A woman pregnant with her first baby had called to say she was concerned about the electrical wiring in an addition on the home she’d just purchased, and asked him to inspect it. When Richardson arrived, he found that the wiring, which had been done by a nonelectrical contractor, was done entirely wrong. There were hidden splices and several spots that had sparked, which would have started a fire had there been any insulation in the walls. The woman then hired a contractor to deal with the problem, only to discover the entire addition was framed incorrectly and had to be torn down.
Ultimately, it cost more than $30,000.
“This points out why you need to get a home inspection before you complete a home purchase and have the conclusion contingent on the inspection,” Richardson says. “It allows you to make an informed decision.”

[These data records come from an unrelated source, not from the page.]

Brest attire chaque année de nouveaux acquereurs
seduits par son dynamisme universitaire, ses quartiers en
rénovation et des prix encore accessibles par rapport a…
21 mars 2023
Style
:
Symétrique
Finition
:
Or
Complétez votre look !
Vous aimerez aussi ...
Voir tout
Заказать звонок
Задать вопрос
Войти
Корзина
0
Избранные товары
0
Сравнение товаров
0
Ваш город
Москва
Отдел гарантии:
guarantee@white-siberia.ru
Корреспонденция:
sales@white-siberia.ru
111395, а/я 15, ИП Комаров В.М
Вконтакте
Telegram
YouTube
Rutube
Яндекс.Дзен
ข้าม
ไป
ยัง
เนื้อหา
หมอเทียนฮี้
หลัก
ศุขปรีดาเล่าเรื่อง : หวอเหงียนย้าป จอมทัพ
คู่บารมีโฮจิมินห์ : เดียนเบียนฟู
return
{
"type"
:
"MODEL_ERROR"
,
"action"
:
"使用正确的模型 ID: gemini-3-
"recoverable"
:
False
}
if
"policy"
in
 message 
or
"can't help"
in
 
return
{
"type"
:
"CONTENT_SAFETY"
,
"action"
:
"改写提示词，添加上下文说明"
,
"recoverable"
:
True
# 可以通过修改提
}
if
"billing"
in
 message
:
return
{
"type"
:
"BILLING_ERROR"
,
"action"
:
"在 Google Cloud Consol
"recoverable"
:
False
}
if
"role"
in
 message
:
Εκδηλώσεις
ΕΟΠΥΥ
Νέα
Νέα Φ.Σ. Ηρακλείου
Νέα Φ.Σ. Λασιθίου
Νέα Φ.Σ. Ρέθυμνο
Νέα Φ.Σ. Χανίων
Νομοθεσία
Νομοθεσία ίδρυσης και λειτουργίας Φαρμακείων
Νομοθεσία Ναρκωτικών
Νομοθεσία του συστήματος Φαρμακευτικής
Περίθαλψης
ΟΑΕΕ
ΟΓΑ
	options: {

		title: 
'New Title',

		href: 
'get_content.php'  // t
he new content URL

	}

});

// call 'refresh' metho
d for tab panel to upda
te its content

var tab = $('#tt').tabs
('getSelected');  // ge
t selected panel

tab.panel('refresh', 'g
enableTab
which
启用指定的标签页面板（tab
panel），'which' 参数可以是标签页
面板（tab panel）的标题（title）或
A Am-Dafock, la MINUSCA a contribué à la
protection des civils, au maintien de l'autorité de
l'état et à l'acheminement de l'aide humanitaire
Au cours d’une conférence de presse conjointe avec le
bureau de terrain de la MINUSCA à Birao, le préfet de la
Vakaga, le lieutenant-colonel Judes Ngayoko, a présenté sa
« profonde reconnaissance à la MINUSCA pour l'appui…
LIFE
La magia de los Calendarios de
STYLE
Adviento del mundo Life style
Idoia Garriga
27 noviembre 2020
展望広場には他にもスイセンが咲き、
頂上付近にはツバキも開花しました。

Walter Molony, a spokesman for the National Association of Realtors, agrees. “We recommend buyers of any home -- old or new -- get a professional home inspection from an independent source, such as a member of the American Society of Home Inspectors.” This way, if problems to turn up, they can become points of negotiation.
Home Safety Tip: Choosing a Home Inspector
To maximize your home safety, don’t put your faith in a home inspector just because you found their listing in the Yellow Pages. Surprising as it may seem, not every state regulates the home inspection industry, though more than 30 states do. For information about your state, you can visit the American Society of Home Inspectors (ASHI) or the National Association of Home Inspectors (NAHI) web pages, which maintain information about licensing requirements by state.
Regardless of where you live, how should you select a home inspector?
“Most people go through their real estate agents, but they aren’t always the best source of information as far as finding a reputable home inspector,” says David Kolesari, president of the National Association of Home Inspectors (NAHI).